Henry Dexter was a patriot who hoped to create a gallery of sculptural works depicting the president of the United States and the governors of every US state in the late 1850s on the cusp of the Civil War. He hoped to achieve a unifying official portrait of this period in America's history. This initiative was self-funded at its conception, utilizing his own moneys Dexter traveled some 20,000 miles with all of his tools for modeling and casting. His initial plan was to model each governor in clay and later plaster and with the hope that individual states would then purchase marble renderings post facto for the sum of $500, thus helping him recuperate his costs. This gigantic undertaking began in 1859 as Dexter first traveled to every state in New England having governors of each state sit for him and sending the modeled clay busts back to his workshop in Boston. He then began to work his way along the Mason–Dixon line and finally across the South. He returned to the North to model the recently deceased Governor William Henry Bissell of Illinois before heading to Wisconsin and presumably Minnesota, Michigan and Indiana between the months of April – June 1860. It is likely that Dexter was in Indiana in late April or early May given a letter of introductory correspondence between Michigan Governor Moses Wisner to Governor Willard dated April 25, 1860. (Governor Willard died in October 1860).

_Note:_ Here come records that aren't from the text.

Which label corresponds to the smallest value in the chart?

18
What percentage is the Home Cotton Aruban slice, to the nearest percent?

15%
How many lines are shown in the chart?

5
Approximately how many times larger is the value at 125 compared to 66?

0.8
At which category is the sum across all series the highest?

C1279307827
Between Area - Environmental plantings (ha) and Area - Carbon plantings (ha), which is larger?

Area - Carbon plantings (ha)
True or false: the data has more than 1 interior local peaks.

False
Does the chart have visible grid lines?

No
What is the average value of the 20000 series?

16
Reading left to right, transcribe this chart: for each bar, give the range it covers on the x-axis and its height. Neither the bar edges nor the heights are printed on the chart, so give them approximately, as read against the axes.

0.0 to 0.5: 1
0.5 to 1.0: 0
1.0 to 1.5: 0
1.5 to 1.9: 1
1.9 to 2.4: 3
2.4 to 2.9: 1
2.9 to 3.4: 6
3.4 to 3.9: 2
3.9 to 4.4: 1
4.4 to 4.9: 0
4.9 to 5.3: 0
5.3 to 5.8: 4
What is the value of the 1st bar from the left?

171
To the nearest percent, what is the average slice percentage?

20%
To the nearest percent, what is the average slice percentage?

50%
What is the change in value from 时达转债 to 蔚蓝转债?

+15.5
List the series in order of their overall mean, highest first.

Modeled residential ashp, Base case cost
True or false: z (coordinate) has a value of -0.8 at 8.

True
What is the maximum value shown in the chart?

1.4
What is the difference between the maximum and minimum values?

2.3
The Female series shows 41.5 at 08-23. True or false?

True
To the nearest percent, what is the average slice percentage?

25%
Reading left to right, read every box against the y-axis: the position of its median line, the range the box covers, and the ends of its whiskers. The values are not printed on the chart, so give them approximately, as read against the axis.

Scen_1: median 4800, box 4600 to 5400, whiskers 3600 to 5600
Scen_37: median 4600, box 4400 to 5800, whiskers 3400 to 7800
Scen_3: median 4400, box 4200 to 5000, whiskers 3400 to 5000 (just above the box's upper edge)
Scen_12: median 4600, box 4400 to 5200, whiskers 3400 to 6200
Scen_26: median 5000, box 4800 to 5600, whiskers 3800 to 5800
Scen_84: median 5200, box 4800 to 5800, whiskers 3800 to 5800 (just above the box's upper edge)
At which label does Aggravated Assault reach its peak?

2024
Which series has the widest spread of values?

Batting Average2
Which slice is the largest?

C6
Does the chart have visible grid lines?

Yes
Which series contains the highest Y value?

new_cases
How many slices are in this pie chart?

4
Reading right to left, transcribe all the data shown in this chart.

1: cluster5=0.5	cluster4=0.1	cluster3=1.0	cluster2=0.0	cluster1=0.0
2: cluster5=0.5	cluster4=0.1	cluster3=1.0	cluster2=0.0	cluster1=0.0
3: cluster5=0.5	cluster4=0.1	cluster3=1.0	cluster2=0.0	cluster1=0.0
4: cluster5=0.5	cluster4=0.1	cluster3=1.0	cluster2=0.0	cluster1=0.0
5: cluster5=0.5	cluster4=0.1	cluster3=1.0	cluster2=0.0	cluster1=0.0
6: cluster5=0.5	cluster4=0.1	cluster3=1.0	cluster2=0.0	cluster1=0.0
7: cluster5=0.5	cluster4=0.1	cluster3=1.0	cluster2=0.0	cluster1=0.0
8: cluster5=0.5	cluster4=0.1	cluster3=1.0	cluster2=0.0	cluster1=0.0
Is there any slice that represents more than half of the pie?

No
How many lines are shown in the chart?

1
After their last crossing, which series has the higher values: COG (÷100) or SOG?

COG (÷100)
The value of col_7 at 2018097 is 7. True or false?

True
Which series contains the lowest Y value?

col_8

This expedition resulted in thirty one finished busts which were intended to be displayed in the Capitol building in Washington, D.C. However, due to the volatility bred by the recent secession of the Southern states, the totality of the collection was not able to be displayed. By his own admission this endeavor was a failure financially, it left him impoverished for years after his eighteen months of travel across the country. However, historically Dexter's renderings of some of the prominent gubernatorial figures of the United States became a study of many of the most powerful men who were key players in the Civil War. Far from being aware of the long term historical significance of his work Dexter hoped only to accomplish a unifying collection of the nation's administrators.

After his death June 23, 1876, the bulk of his collection of governors was donated to the Smithsonian Institution in 1889. Some of the busts remain with private owners or in the collections of some of the states who purchased copies for their own collections.